The film’s special effects are fantastic. Many Japanese Monster movies, in particular Godzilla do involve a lot of work with miniatures and maybe some close ups for detail. Gamera on the other hand, it’s like the producers have really tried to stand up to Godzilla, to rival it and used mainly the real thing. There are several scenes in this film involving close-ups of army tanks moving across the landscapes, and they are real tanks too. How they did the shots is one question, but the effect works. When you use something real, it looks far better than trying to make something real with CGI. You can’t beat the real thing. Most of the vehicles used in this film for certain shots are the real thing, and it looks Fantastic. Scenes including the opening scene with the ships, the scene with the tanks amassing to attack Gamera, the Missile loading scene, scene involving helicopters with their lights on the Gyaos, It is very tempting to stick the film on just to watch those scenes again and when music is added, Its Fantastic. The only time that military equipment is not real is when missiles are fired and these scenes make great use of early but still magnificent CGI.


The Monsters are magnificent. Compared to the effects used for the monsters when Gamera first appeared in the 1960’s, you could easily tell it was a suit and looked poor. The suits used in this film look real, as if a Giant Turtle was used to shoot those scenes. The Monster attack scenes on cities look terrific, and the fight scenes look intense and realistic. It is hard to really say how great the effects are without showing you. Not only did this film rival Godzilla in a story sense, but also a special effects sense, when you look at the Gamera scenes where he is either rampaging through a city or in a fight with Gyaos, it’s magnificent.  To me the effects beat those of several other monster films I can name including some Godzilla films. It’s not too much of an overstatement for me to say that the special effects used in this film, are some of the best I have seen in the whole of cinema, and some of the most realistic too.


The film’s soundtrack (provided by Kow Otani)  is incredible; there is almost a piece of music for each scene.

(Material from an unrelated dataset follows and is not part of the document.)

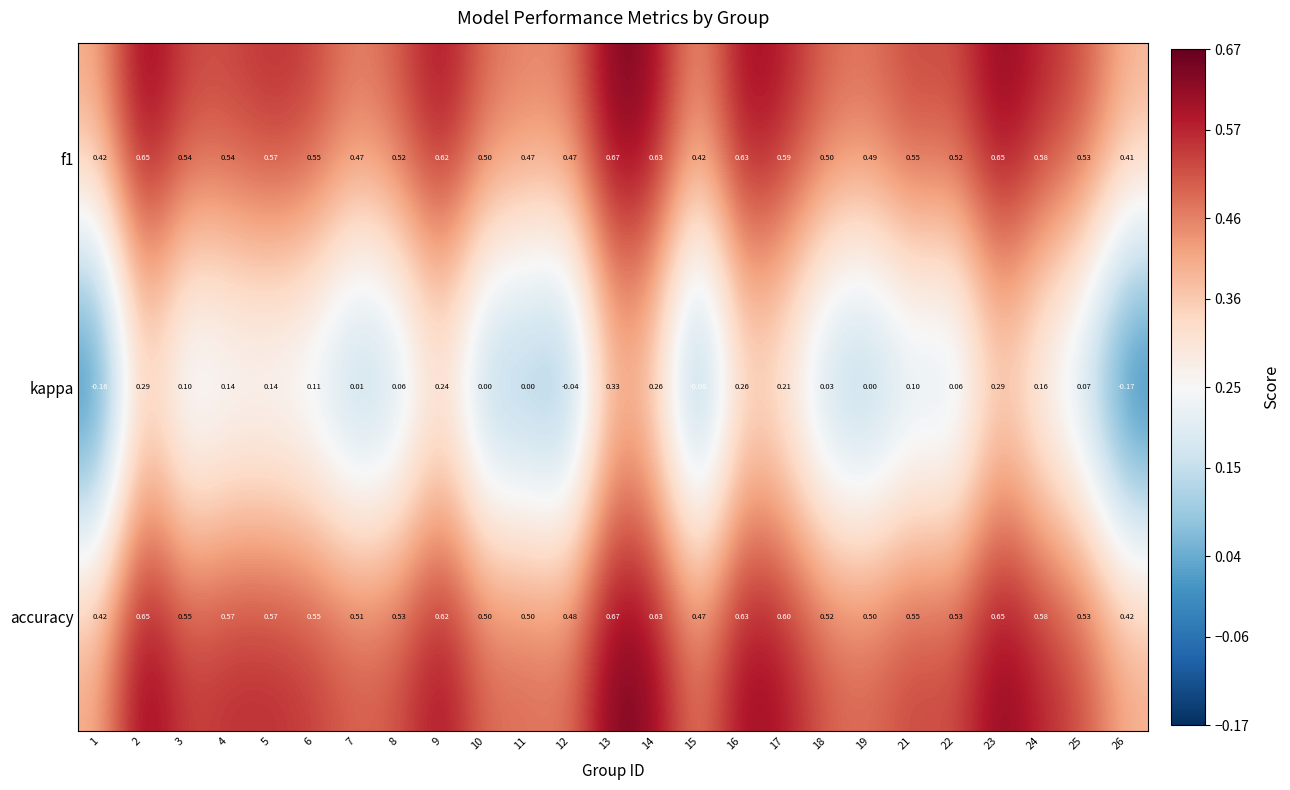

Is the value of kappa at 17 greater than the value of accuracy at 12?

No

The opening scene has large parts where they help show the size of a scene, and possibly importance, while on the other hand there are great mystical sounds for the parts talking about the origins of the creatures depicted in the film. Some of my favourite pieces though are the military scenes as stated above. Scenes like when the tanks are amassing to attack Gamera or one scene where Gyaos is flying and the piece works well with the seriousness of the situation but adds tension. Gamera’s theme is good also as it depicts him not like a hero as such but as someone coming to save the day and so when he arrives or leaves the scene it sounds incredible. One thing of note to point out about the soundtrack is the sometimes apparent use of native Japanese instruments for some scenes, while the film does also use non-native equipment in its soundtrack; the use of them adds to the film culturally and also adds to the mystical properties of the films story too.


On the whole, as you may be able to see, this film is incredible. Great Cast, Brilliant Story, Amazing Special Effects, Wonderful Music and Amazing Directing from Shusuke Kaneko to bring all this together and create one of the absolute Best Monster Movies to date. While I could go on some more, I don’t want to ruin it for everyone else. While this film may not be able to compete with some Godzilla films, I can think of some that this film easily beats. Whatever tastes in film you fancy there is something in this film for everyone, I guarantee it.  Godzilla finally had a rival, and what a rival he was.

GENEPOOL (To think that if this film did not happen or was not to achieve the success it gained, we wouldn’t have Gamera 3).